How COVID-19 Is Changing Retirement Plan Savings


Borrowing Money from Retirement Funds

One-third of active pension plan participants have borrowed money from their retirement plans have resulted from COVID, according to a 2020 report by Edelman Financial Engines. Up to 60 per cent of these borrowers may dip into retirement funds again if needed, and an additional 10 per cent are evaluating whether to take a loan or hardship withdrawal. Despite these actions, 55 per cent of borrowers later regretted their decision to borrow. Many borrowers said they did not understand the tax and penalty implications.

The Internal Revenue Service (IRS) issued COVID Tax Tip 2020-85 on July 14, 2020. In the release, the IRS advises that qualified individuals affected by COVID-19 may be able to withdraw up to $100,000 from their eligible retirement plans, including IRAs, between January 1 and December 30, 2020. These coronavirus-related distributions are subject to regular tax but not the 10 per cent additional tax on distributions. Funds must be repaid in three years. Specific qualifications must be met. Plan participants will want to speak with their tax advisor and plan sponsor for further details.

While making it easier to borrow against retirement savings, the U.S. government also fosters longer-term savings. The Setting Every Community Up for Retirement Enhancement (SECURE) Act was signed into law on December 20, 2019, just before the emergence of COVID. For those pension plan participants who have some financial flexibility, the SECURE Act provides that required minimum distributions (RMDs) from 401(k) and defined contribution plans can be deferred to age 72, rather than 70 ½.

Early Retirements Due to COVID-19

A September 2020 survey by pension consulting firm Simply Wise reports that 10% of Americans in their 50s and 60s now plan to retire earlier than expected. In many cases, this is triggered by a COVID-related job loss. They also report that more than a quarter of 401(k) plan participants consider accessing their pension savings early to meet financial obligations.

A national survey of educators conducted by the National Education Association in August also reports that many teachers plan to retire early or seek new employment due to COVID. The majority of teachers surveyed with 30 or more years of teaching experience (55 per cent) plan to leave the profession. This compares to 20 per cent of teachers with fewer than ten years of experience and 40 per cent of educators who have been teaching for two or three decades.
The COVID pandemic is pushing an expected four million older workers out of the workforce and into an unplanned early retirement, according to an August 2020 report by Forbes Magazine. This translates into a 7 per cent job loss for workers aged 55 to 70, compared to a 4.8 per cent reduction for workers under age 55. These early retirements shorten the time that workers would otherwise have to continue saving for their future.

Pension Contributions Post-COVID

According to research reports from Fidelity Investments and T. Rowe Price, most 401(k) plan participants maintain their pension investments despite the market turmoil accompanying the COVID-19 pandemic.

Fidelity reported in August 2020 that 9 per cent of 401(k) investors increased their contribution rate, while only 1 per cent stopped their contributions. T. Rowe Price reported in October 2020 that fewer than 10 per cent of participants in their pension plans either stopped or cut back on pension contributions.

On a related note, Fidelity also reported that only 11 per cent of pension plan sponsors cut back on their 401(k) contribution program that matches employee funds typically for the first 2-3 per cent of participant investments.

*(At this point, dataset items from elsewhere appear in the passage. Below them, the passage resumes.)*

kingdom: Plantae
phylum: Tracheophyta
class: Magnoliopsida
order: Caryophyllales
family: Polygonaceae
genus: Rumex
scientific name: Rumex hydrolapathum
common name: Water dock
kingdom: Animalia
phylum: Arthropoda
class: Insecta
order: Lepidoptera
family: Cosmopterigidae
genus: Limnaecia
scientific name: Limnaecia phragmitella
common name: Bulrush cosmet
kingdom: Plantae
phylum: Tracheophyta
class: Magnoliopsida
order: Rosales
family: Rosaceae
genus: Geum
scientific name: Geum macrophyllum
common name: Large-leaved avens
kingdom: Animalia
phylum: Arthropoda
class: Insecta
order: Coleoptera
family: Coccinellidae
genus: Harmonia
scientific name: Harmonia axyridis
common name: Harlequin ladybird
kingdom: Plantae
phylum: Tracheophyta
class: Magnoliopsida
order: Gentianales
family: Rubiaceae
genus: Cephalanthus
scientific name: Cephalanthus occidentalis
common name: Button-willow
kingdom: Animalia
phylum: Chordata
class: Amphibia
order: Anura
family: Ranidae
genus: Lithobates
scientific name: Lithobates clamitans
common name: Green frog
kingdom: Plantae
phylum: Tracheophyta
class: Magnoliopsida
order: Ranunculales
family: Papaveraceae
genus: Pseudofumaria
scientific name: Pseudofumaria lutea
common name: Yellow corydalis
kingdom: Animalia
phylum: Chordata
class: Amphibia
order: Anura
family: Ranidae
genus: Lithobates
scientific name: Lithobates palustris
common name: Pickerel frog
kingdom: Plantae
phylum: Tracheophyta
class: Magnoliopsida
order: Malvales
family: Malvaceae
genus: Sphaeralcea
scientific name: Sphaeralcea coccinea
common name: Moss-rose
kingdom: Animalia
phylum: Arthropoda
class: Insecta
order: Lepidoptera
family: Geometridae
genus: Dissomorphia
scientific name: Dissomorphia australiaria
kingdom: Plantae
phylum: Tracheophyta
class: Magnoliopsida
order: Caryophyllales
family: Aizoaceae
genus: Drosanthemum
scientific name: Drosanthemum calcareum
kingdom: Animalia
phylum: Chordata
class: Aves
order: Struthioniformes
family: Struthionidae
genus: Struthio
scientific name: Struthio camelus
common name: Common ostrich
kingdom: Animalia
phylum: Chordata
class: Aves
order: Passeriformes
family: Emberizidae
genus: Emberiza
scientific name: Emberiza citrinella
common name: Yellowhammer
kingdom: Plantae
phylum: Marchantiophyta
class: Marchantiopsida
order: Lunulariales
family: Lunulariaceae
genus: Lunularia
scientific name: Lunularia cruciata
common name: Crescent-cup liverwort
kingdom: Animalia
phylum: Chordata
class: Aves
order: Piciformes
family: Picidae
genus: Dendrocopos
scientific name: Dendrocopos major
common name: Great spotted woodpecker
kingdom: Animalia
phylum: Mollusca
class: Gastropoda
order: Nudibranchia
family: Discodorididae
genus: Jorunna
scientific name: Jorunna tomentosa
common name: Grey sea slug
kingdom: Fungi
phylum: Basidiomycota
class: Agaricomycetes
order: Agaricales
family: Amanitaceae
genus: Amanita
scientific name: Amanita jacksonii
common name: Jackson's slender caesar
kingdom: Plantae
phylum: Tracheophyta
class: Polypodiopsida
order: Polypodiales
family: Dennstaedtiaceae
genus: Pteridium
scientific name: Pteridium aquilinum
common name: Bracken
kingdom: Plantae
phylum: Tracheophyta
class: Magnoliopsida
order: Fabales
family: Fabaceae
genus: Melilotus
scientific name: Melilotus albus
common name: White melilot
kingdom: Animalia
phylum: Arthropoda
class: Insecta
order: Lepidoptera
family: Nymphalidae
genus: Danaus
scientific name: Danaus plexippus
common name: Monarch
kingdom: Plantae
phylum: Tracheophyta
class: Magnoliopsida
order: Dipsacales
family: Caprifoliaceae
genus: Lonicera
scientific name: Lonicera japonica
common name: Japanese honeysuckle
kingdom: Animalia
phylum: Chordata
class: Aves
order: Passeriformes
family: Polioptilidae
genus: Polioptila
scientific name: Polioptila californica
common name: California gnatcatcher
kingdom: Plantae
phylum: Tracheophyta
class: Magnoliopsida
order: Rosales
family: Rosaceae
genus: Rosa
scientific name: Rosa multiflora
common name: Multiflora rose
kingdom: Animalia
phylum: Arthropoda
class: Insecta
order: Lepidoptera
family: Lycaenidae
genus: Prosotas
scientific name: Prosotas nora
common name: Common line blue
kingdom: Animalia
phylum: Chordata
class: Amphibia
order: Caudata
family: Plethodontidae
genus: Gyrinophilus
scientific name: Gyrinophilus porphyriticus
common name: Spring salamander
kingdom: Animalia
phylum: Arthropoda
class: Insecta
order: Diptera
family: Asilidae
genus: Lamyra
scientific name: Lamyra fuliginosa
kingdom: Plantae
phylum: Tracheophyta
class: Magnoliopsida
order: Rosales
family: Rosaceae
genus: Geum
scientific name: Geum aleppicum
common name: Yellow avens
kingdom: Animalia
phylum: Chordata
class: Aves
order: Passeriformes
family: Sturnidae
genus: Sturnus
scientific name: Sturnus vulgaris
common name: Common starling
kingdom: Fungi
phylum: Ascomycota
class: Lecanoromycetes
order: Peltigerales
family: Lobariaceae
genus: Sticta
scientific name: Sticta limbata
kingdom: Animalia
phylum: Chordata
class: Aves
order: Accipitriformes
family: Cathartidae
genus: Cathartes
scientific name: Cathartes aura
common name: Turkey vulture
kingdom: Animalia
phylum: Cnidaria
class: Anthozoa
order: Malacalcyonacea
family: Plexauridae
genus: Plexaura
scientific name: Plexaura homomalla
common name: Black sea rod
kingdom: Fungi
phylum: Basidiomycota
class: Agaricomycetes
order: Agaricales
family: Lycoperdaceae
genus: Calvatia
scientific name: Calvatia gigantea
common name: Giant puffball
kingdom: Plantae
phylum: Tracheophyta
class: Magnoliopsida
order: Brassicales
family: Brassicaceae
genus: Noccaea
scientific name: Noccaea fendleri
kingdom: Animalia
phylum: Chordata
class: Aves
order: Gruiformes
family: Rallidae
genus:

Lost Jobs Disrupt Pension Savings

There is not much data available on the number of workers who have lost corporate-sponsored pension benefits due to COVID. Nevertheless, the Society for Human Resource Management (SHRM) acknowledges that millions of laid-off workers may no longer have access to automatic deductions and employer matches offered by corporate pension plans.

As a result, many workers will need to work longer to save for retirement. Some will also need to borrow against retirement funds while they try to rebuild financial security.